Voilà le genre de chiffre qui ne fait pas la une, mais qui dit beaucoup: « une trentaine » d’entreprises ont déjà engagé des démarches de chômage partiel en France, selon le ministre du Travail Jean-Pierre Farandou, mardi 7 avril, sur Europe 1 et CNews.
Pas de ruée, insiste-t-il, « pas d’afflux de demandes ». Reste que l’onde de choc se fait sentir là où ça fait mal, dans les charges. Le carburant renchérit, les coûts suivent et, même si « l’activité pour le moment ne s’est pas affaissée », les directions commencent à sortir le parapluie avant l’averse.
Carburant, annulations, attente: les secteurs à cran
Derrière cette prudence, l’Etat se tient prêt à payer une partie de la facture: Jean-Pierre Farandou évoque une prise en charge des mesures directement liées à la crise, pour un montant estimé à 70 millions d’euros. Le tourisme et le voyage apparaissent parmi les premiers touchés, avec des séjours annulés qui transforment des plannings en gruyère.

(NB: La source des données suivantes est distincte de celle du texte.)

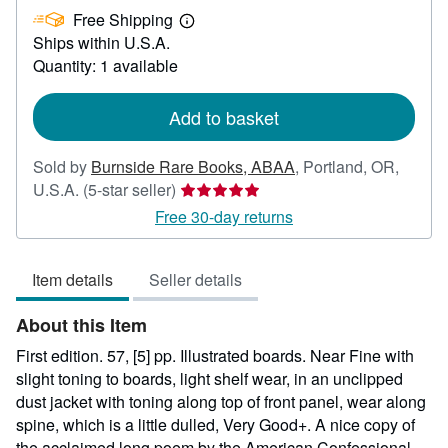
Free Shipping
100.00
Learn
Ships within U.S.A.
more
about
Quantity: 1 available
shipping
rates
Add to basket
Sold by
Burnside Rare Books, ABAA
,
Portland, OR,
Seller
U.S.A.
(5-star seller)
rating
Free 30-day returns
5
out
Item details
Seller details
of
5
About this Item
stars
First edition. 57, [5] pp. Illustrated boards. Near Fine with
slight toning to boards, light shelf wear, in an unclipped
dust jacket with toning along top of front panel, wear along
spine, which is a little dulled, Very Good+. A nice copy of
the acclaimed long poem by the American Confessional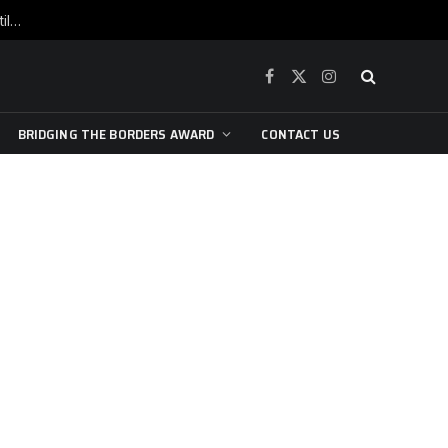
War is raging, yet beneath the skin of the city, the pulse of art still beats…
Facebook
X
Instagram
(Twitter)
BRIDGING THE BORDERS AWARD
CONTACT US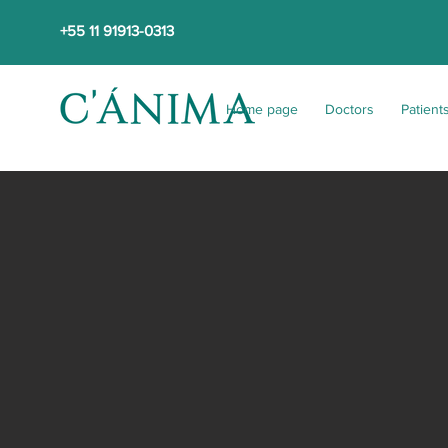
+55 11 91913-0313
Home page
Doctors
Patient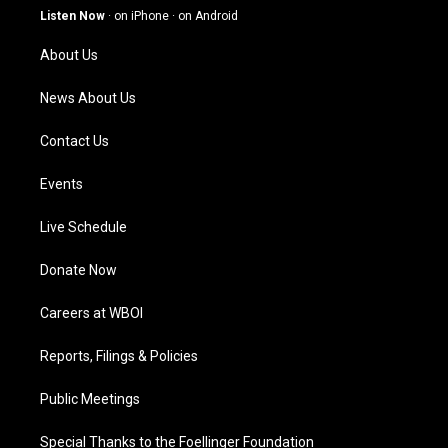
g
b
o
d
Listen Now
·
on iPhone
·
on Android
r
e
o
i
a
k
n
About Us
m
News About Us
Contact Us
Events
Live Schedule
Donate Now
Careers at WBOI
Reports, Filings & Policies
Public Meetings
Special Thanks to the Foellinger Foundation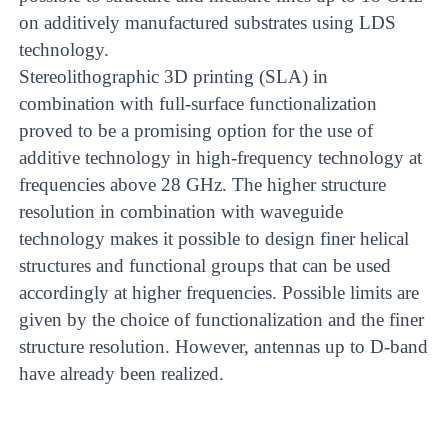
on additively manufactured substrates using LDS
technology.
Stereolithographic 3D printing (SLA) in
combination with full-surface functionalization
proved to be a promising option for the use of
additive technology in high-frequency technology at
frequencies above 28 GHz. The higher structure
resolution in combination with waveguide
technology makes it possible to design finer helical
structures and functional groups that can be used
accordingly at higher frequencies. Possible limits are
given by the choice of functionalization and the finer
structure resolution. However, antennas up to D-band
have already been realized.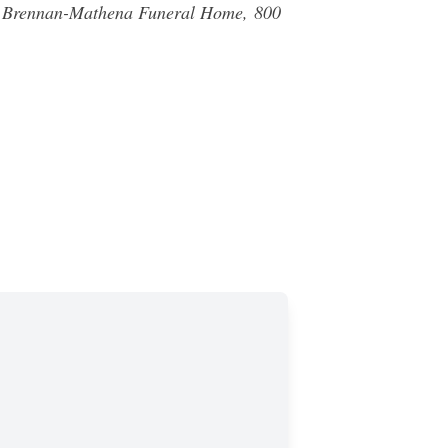
 of Brennan-Mathena Funeral Home,
800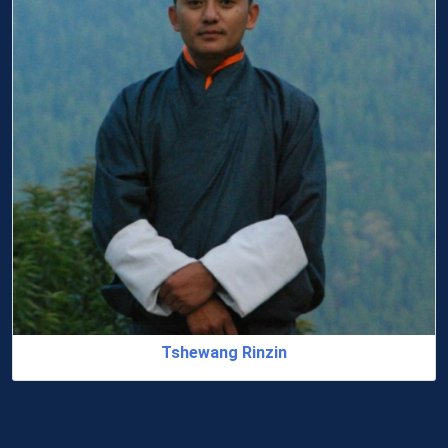
Dr. Jampel Tshering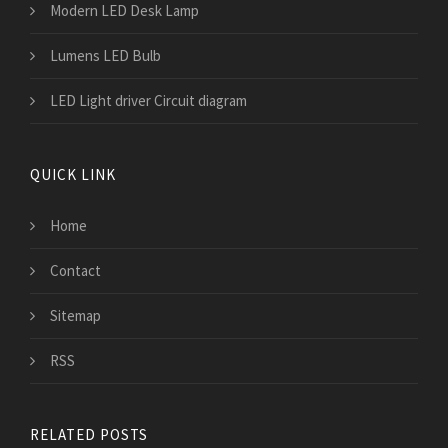
Modern LED Desk Lamp
Lumens LED Bulb
LED Light driver Circuit diagram
QUICK LINK
Home
Contact
Sitemap
RSS
RELATED POSTS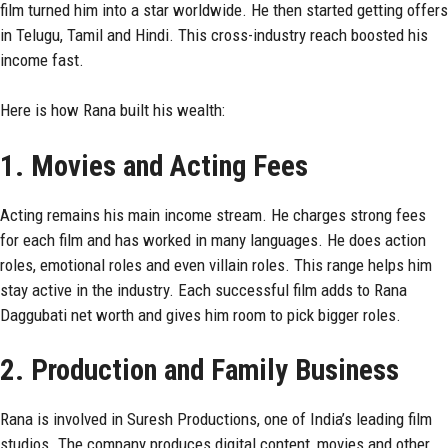
film turned him into a star worldwide. He then started getting offers
in Telugu, Tamil and Hindi. This cross-industry reach boosted his
income fast.
Here is how Rana built his wealth:
1. Movies and Acting Fees
Acting remains his main income stream. He charges strong fees
for each film and has worked in many languages. He does action
roles, emotional roles and even villain roles. This range helps him
stay active in the industry. Each successful film adds to Rana
Daggubati net worth and gives him room to pick bigger roles.
2. Production and Family Business
Rana is involved in Suresh Productions, one of India’s leading film
studios. The company produces digital content, movies and other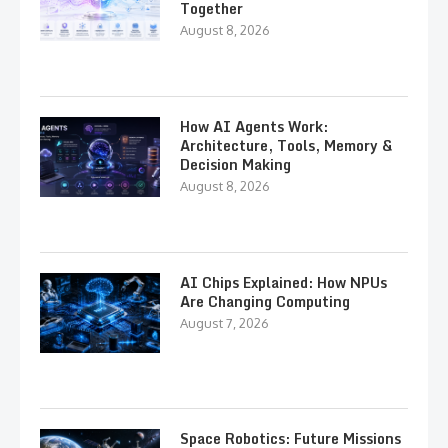
Together
August 8, 2026
How AI Agents Work:
Architecture, Tools, Memory &
Decision Making
August 8, 2026
AI Chips Explained: How NPUs
Are Changing Computing
August 7, 2026
Space Robotics: Future Missions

Sur l’énergie, le ministre veut rassurer: pas de problème d’approvisionnement « ni en carburant ni en gaz » à ce stade, les pénuries locales tenant surtout à des achats de précaution. Le tableau reste donc contrasté, entre économie qui tient et nerfs qui lâchent parfois, avec une question en suspens pour les prochaines semaines: jusqu’où la hausse des coûts peut-elle être encaissée avant que le chômage partiel ne devienne un réflexe plus large.